• _RECORDS SUPPLIED_

============

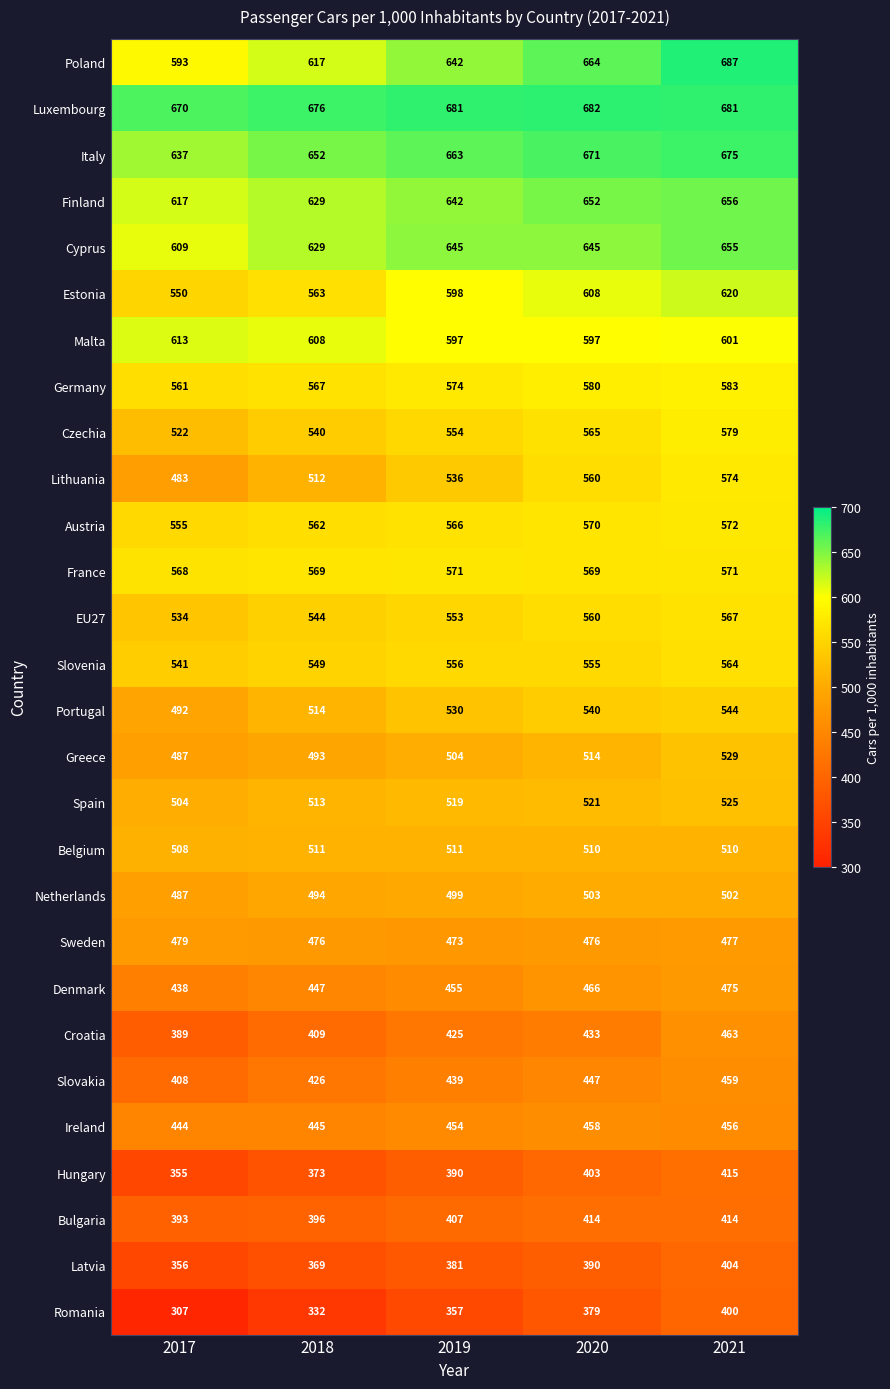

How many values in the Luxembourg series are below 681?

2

============

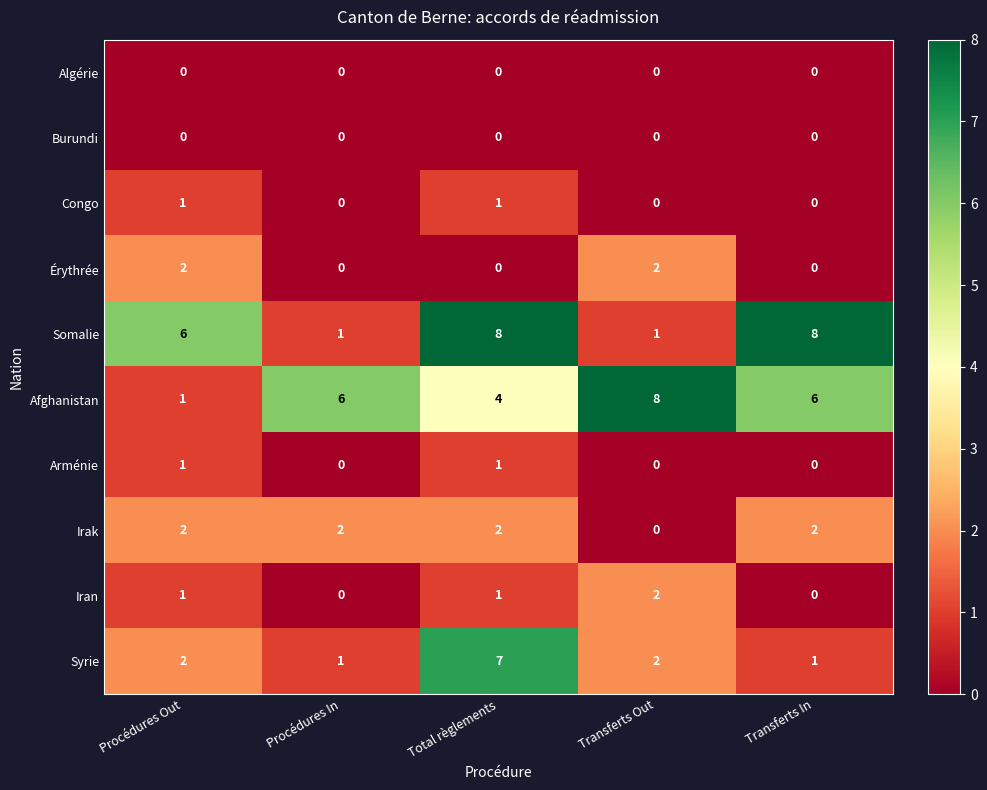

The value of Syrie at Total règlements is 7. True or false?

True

============

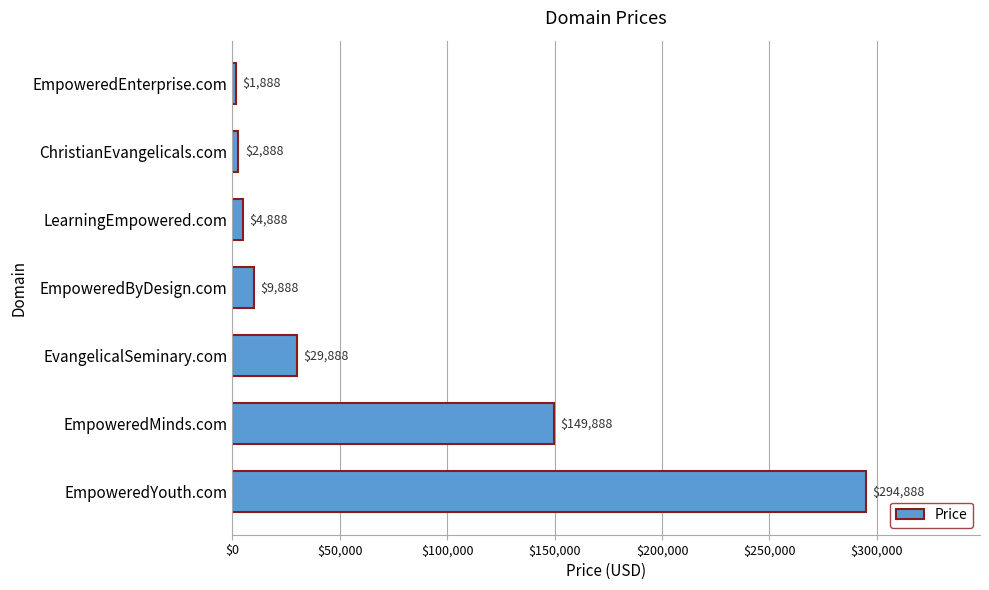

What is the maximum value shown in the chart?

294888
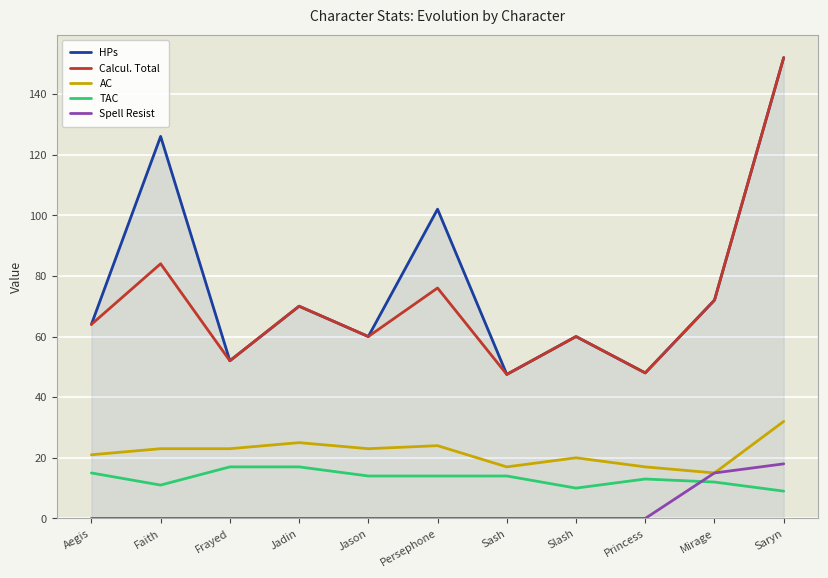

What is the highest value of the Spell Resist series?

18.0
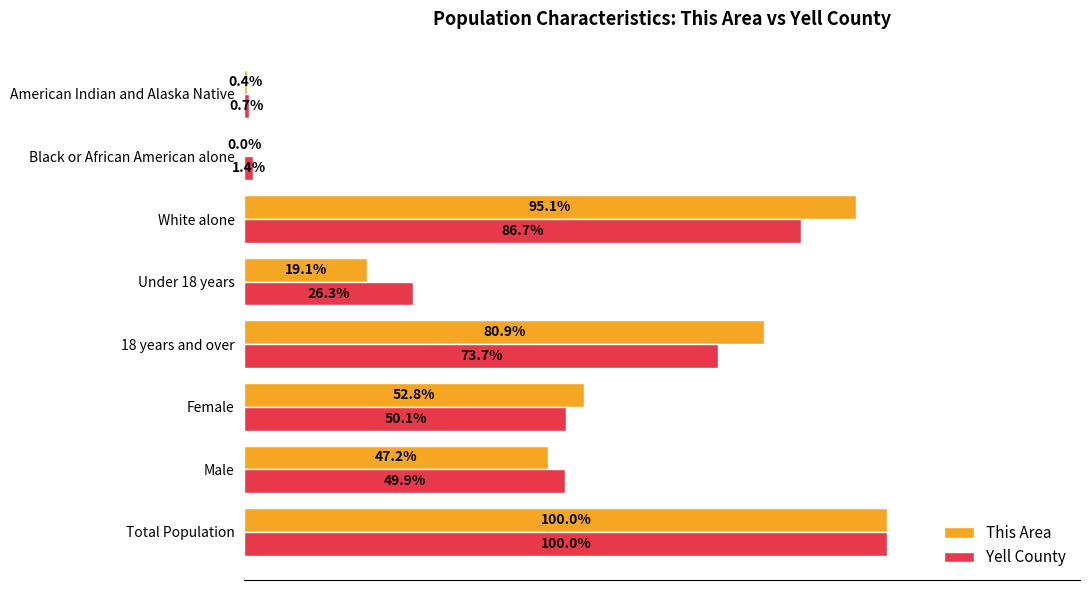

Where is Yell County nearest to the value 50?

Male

============

• _TO DO_
Tally the lines in the listing above that contain the word "True". Reply with the number alone.

• _RESPONSE_
2